What interests me most are the words of Matthew 26:29: “But I say to you, I will not drink of this fruit of the vine from now on until that day when I drink it new with you in my father’s kingdom.” There is an actual promise from Jesus to his disciples that he will pop a cork and drink wine with them during his coming kingdom. Drinking a glass of wine makes me remember this promise and look forward to spending time with my God.
3. BIRD WATCHING
What? Did you say bird watching?!? Fifteen years ago I would have ranked bird watching one step above stamp collecting as the most boring and unmanly hobbies of all time. So what changed? First, I saw the Academy Award-nominated documentary Winged Migration. Second, I visited the National Aviary in Pittsburgh. Third, I began to notice interesting birds such as wild turkeys, owls, and even a massive turkey vulture near the places I lived in North Carolina. Those events helped me appreciate the diversity of ‘little feathery animals that fly around’ significantly more. On a fun factor level, bird watching can tap into the same treasure-hunting impulse as letterboxing and geocaching.
More recently, the Campus Pastor at my work has repeatedly commented on the deep impact his mother’s advice had on him as he grew up: “Look at the birds…” She would reference Jesus in Matthew 10:29, “Are not two sparrows sold for a cent? And yet not one of them will fall to the ground apart from your father” and Luke 12:24, “Consider the ravens, for they neither sow nor reap; they have no storeroom nor barn, and yet God feeds them; how much more valuable you are than the birds!”

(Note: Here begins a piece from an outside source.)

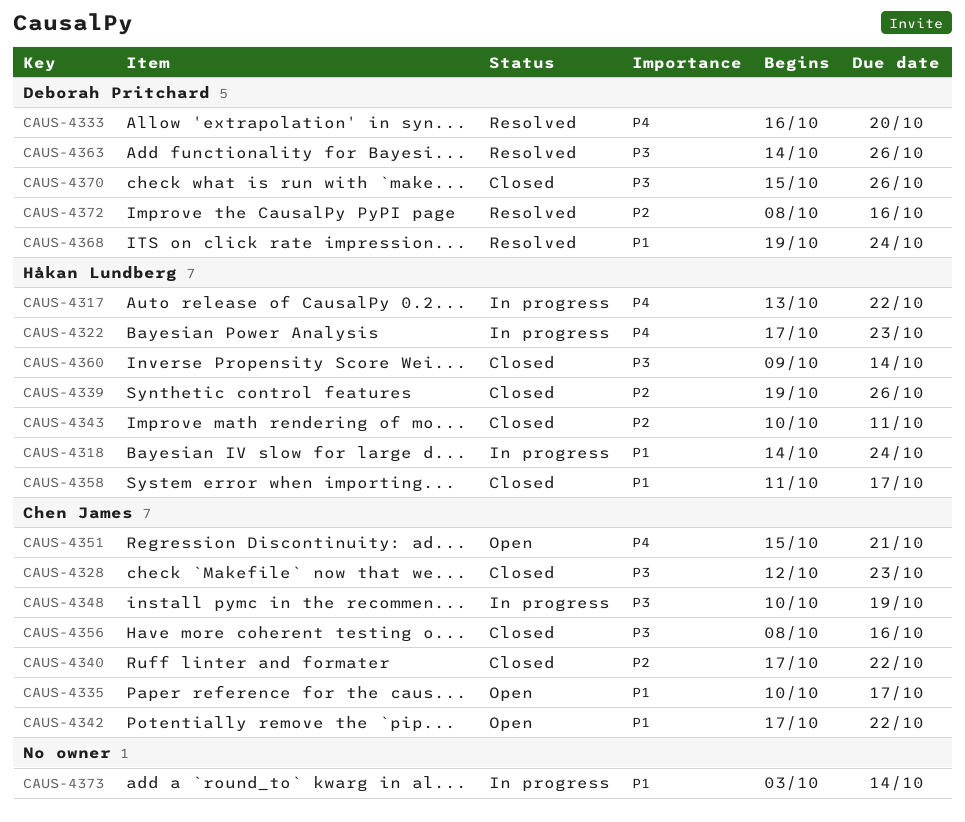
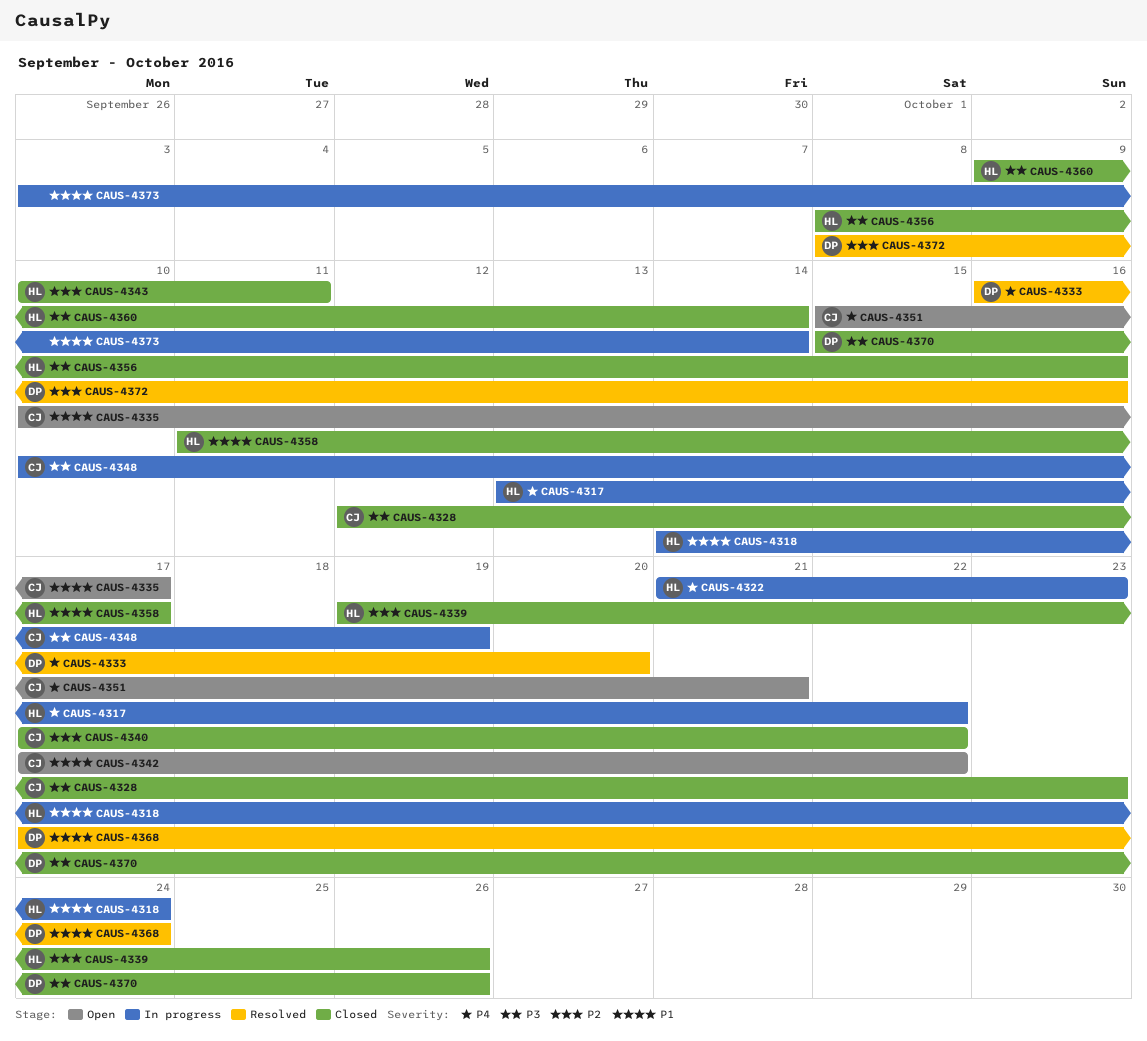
CAUS-4322, start: Oct 17 -> Oct 21
CAUS-4356, owner: Chen James -> Håkan Lundberg
CAUS-4363: present -> none
CAUS-4368, start: Oct 19 -> Oct 17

To combat worry and fear, this boy’s mother would recall the Word and enjoin him to spend time in nature contemplating God’s design and goodness. These memories were so meaningful to this Pastor that if he were to plant a new church he would affix the name Sparrow Ridge to it, out of every possible name one could choose. I too am learning the art of quieting myself and appreciating God’s creation, allowing his General Revelation to speak to me and remind me of my father’s ways.